Moleküler makineler, aynı zamanda nano makine olarak da adlandırılır. Nano, kelime anlamı olarak cüce demektir ve bilim dünyası tarafından en sık kullanılan kelimelerden biridir. Nano ile tanımlanan ifadeler, bir ölçünün milyonda birini gösterir ve 1 nanometre metrenin milyarda biridir. Yani ortalama 3 altın atomunun uzunluğuna denktir. Aynı zamanda belirli uyaranlara yarı mekanik düzeyinde hareketler üreten moleküler bileşenlerindeki herhangi ayrık vaziyetteki sayıyı ifade eder. Moleküler makine kelimesi de daha genel bir ifade ile sadece makroskobik düzeyde meydana gelen işlevleri taklit eden molekülleri tanımlamak için kullanılır.

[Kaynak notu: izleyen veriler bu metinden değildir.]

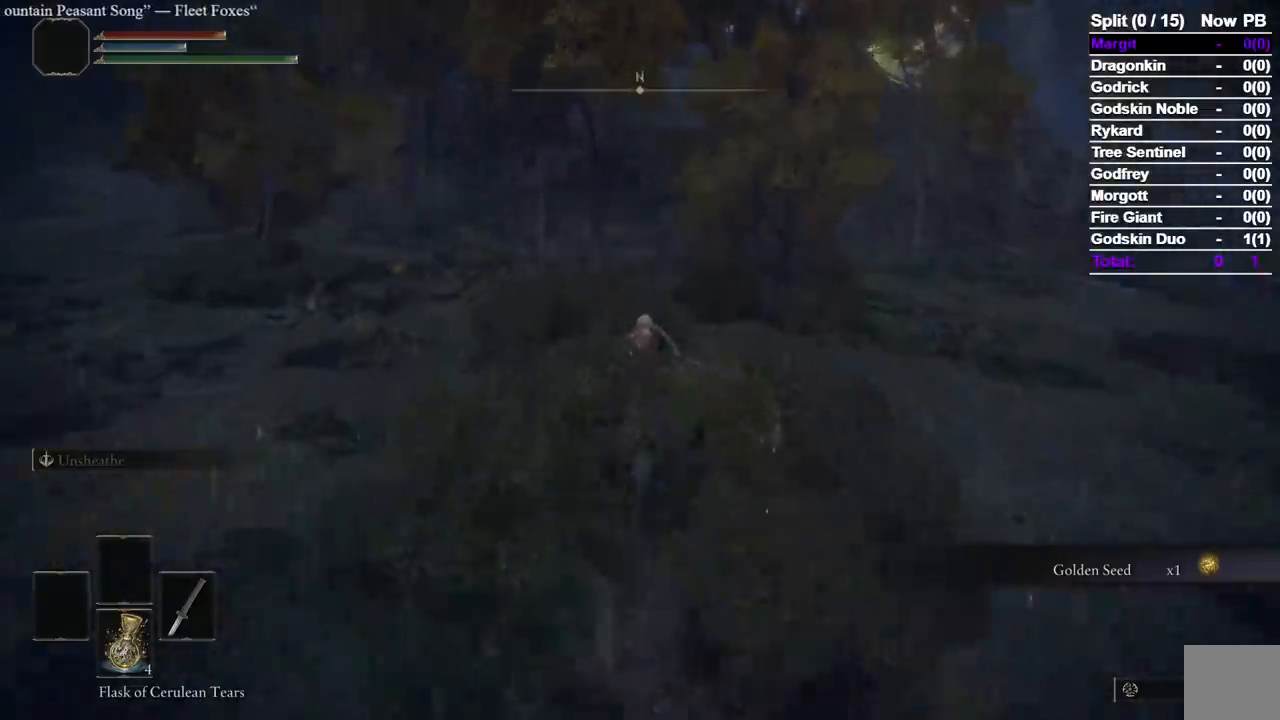
{"buttons": [], "left_stick": "up", "right_stick": "center", "events": [[150, "B", "up"]]}
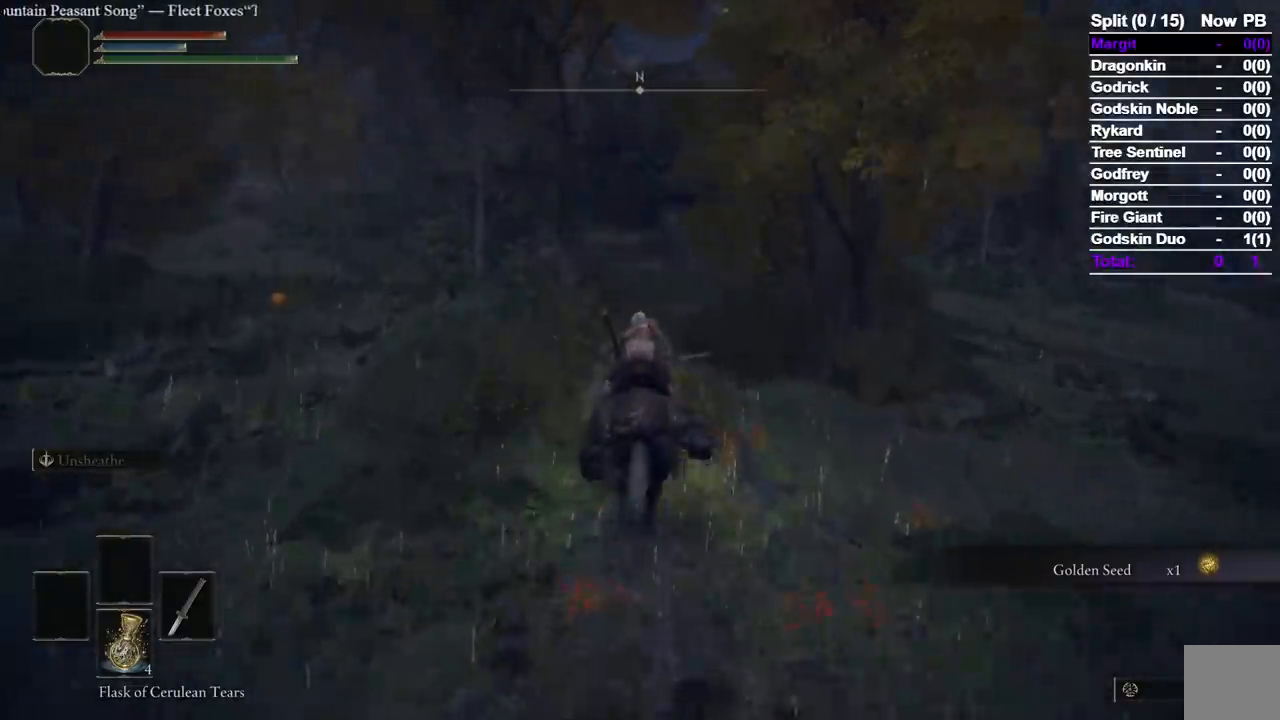
{"buttons": [], "left_stick": "up", "right_stick": "center", "events": []}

Özellikle nano teknoloji biliminde moleküler makineler ifadesi çok sık kullanılır.

Moleküler makineler

Moleküler makineler biyolojik ve sentetik olarak iki kategoriye ayrılmıştır. Mekanik süreçlerin ve kimyasal olayların yer değişimlerinde yönlendirme yeteneği bulunan bu moleküler sistemler, hem nano teknolojide hem de kimyada potansiyeli yüksek iki dalı temsil ediyor. Nobel ödüllü Richard Feynman’ın bir makine ne kadar küçük yapılabilir fikri üzerine bina edilmiş olan moleküler makineler, çok küçük ve hareketli parçalardan bir makine yapabilme amacı taşır. Bunun için de maddenin en küçük birimleri üzerine yoğunlaşılmış, moleküllerin, atomların çalışma sistemleri incelenmiştir. Maddenin en küçük hali üzerine araştırmalar yapılmış, moleküllerin kovalent bağlarla elektronlarını paylaşmaları yerine mekanik bağlarla bağlanabilmeleri, iç içe geçmiş moleküller olarak enerji üretebilmelerinin mümkün olup olmadığı araştırılmıştır. Hala da çalışmalar sürmektedir.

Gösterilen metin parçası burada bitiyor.